De verontwaardiging is begrijpelijk, want elk neerwaarts oordeel leidt tot een rentestijging op de obligaties van deze landen. Dat brengt de landen verder in de problemen zodat de volgende aanpassing al weer voor de deur staat. De markt loopt achter de ratingbureaus aan, en de ratingbureaus achter de markt. Dit is niet meer een gevalletje kip óf ei maar kip én ei!
Gênant is de vertoning van de Europese noodfondsen in relatie tot de kredietbureaus. De EU is al een jaar aan het steggelen hoe de tijdelijke en permanente noodfondsen op te zetten. Niet omdat wordt gezocht naar de meest efficiënte financieringsmethode, maar uitsluitend om aan de felbegeerde AAA-status van de kredietbeoordelaars te komen. Daarvoor moeten miljarden extra in de fondsen worden gestort om de kredietvorsers gunstig te stemmen. Het is ongelooflijk dat Europa zijn kredietwaardigheid bevecht op basis van het oordeel van de bewuste bureaus en niet door een sterk zelfverzekerd beleid te voeren.

[Opgeslagen vermeldingen]

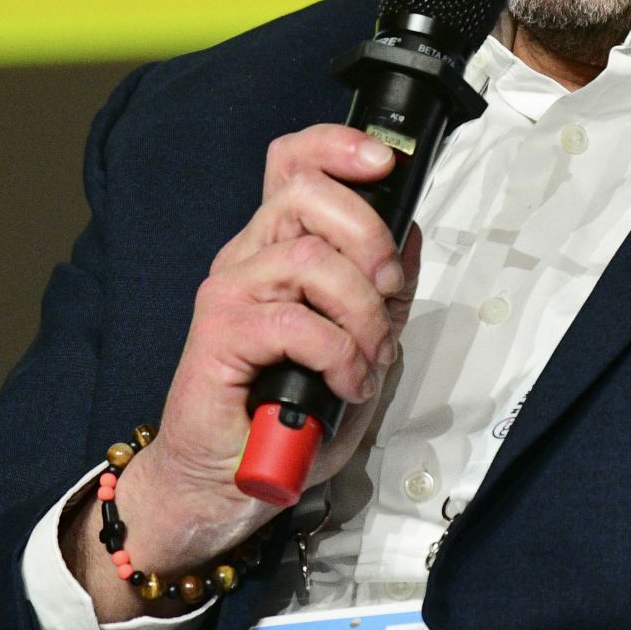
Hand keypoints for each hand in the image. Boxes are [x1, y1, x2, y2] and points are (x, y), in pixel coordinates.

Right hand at [66, 126, 421, 616]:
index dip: (338, 146)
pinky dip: (338, 354)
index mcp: (279, 249)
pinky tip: (344, 384)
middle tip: (387, 291)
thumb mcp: (360, 349)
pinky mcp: (219, 336)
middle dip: (369, 236)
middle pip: (306, 194)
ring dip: (361, 313)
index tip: (386, 161)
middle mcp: (249, 258)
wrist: (225, 483)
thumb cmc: (286, 418)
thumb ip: (384, 294)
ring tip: (368, 360)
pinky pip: (295, 322)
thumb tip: (410, 237)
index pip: (294, 163)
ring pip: (311, 259)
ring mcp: (229, 293)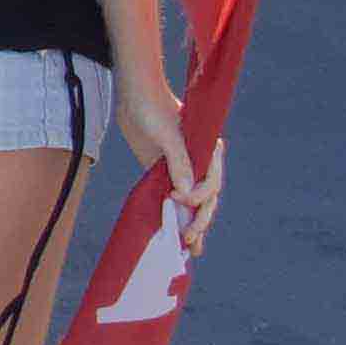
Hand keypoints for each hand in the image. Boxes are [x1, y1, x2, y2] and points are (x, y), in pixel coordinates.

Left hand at [112, 79, 222, 252]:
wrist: (135, 95)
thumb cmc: (154, 108)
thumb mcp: (166, 135)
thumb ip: (178, 162)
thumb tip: (185, 191)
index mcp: (207, 151)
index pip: (210, 183)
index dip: (198, 196)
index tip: (177, 197)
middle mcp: (198, 162)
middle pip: (206, 197)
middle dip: (200, 220)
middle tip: (190, 240)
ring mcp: (181, 168)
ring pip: (192, 201)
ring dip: (192, 224)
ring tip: (191, 249)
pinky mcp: (164, 172)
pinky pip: (174, 197)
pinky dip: (176, 214)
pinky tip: (175, 232)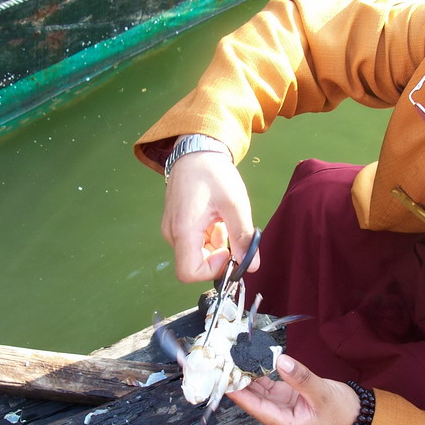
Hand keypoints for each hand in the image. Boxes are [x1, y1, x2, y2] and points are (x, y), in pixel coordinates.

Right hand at [162, 151, 258, 281]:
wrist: (196, 151)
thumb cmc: (213, 174)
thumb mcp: (235, 205)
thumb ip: (243, 238)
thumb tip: (252, 266)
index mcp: (183, 230)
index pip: (189, 272)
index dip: (212, 270)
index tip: (229, 252)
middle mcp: (172, 234)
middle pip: (194, 265)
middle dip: (218, 256)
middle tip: (233, 235)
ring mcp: (172, 230)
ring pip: (196, 254)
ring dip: (216, 246)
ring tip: (225, 221)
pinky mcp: (176, 225)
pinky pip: (194, 243)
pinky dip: (210, 238)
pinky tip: (218, 219)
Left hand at [228, 354, 360, 424]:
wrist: (356, 414)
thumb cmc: (341, 411)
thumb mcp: (322, 393)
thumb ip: (301, 378)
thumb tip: (280, 361)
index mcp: (288, 424)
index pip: (258, 409)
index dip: (241, 396)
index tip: (226, 383)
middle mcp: (281, 416)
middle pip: (254, 400)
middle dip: (240, 384)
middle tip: (226, 366)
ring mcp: (283, 406)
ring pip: (260, 391)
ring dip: (248, 377)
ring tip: (234, 361)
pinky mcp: (287, 395)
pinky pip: (269, 385)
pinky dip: (260, 373)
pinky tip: (251, 362)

**Uit te voeren opdrachten**
1 - Werk in de tekst over de ratingbureaus het stuk van "Gênant is de" tot en met "beleid te voeren." bij, waarbij je "noodfondsen" vervangt door "steunfondsen".
2 - Schrijf de tekst over de ratingbureaus verder, aansluitend op de laatste zin.

**Verwachte antwoorden**
1 -
Gênant is de vertoning van de Europese steunfondsen in relatie tot de kredietbureaus. De EU is al een jaar aan het steggelen hoe de tijdelijke en permanente steunfondsen op te zetten. Niet omdat wordt gezocht naar de meest efficiënte financieringsmethode, maar uitsluitend om aan de felbegeerde AAA-status van de kredietbeoordelaars te komen. Daarvoor moeten miljarden extra in de fondsen worden gestort om de kredietvorsers gunstig te stemmen. Het is ongelooflijk dat Europa zijn kredietwaardigheid bevecht op basis van het oordeel van de bewuste bureaus en niet door een sterk zelfverzekerd beleid te voeren.

2 -
Rating van België
Een nieuw dieptepunt heeft wat mij betreft België bereikt. Onze zuiderburen hebben al bijna een jaar geen regering. Tot overmaat van ramp hebben zij nu ook geen rating agency meer. Vorig jaar mocht S&P een (betaald) oordeel over de Belgische schuld vellen. Dit kwam uit op een zeer comfortabele AA+. Het contract met S&P is echter verlopen en nu vechten, via een openbare aanbesteding (!), de drie beoordelaars wie het komende jaar de Belgische schuldpositie mag waarderen.
Zou het echt alleen gaan om de vraag welke bureau het goedkoopst zijn diensten kan aanbieden? Waarschijnlijk wel, maar op zijn minst is de schijn van dubbele belangen door deze manier van aanbesteden gewekt. In december vorig jaar dreigde S&P nog de hoge rating van België te verlagen. Welke rol speelt dat dreigement in de komende aanbesteding? Het kan heel verleidelijk zijn het bureau de opdracht te geven die laat doorschemeren met de hoogste rating te zullen komen.
België heeft wat mij betreft geen probleem met zijn kredietwaardigheid, maar des te meer met zijn geloofwaardigheid.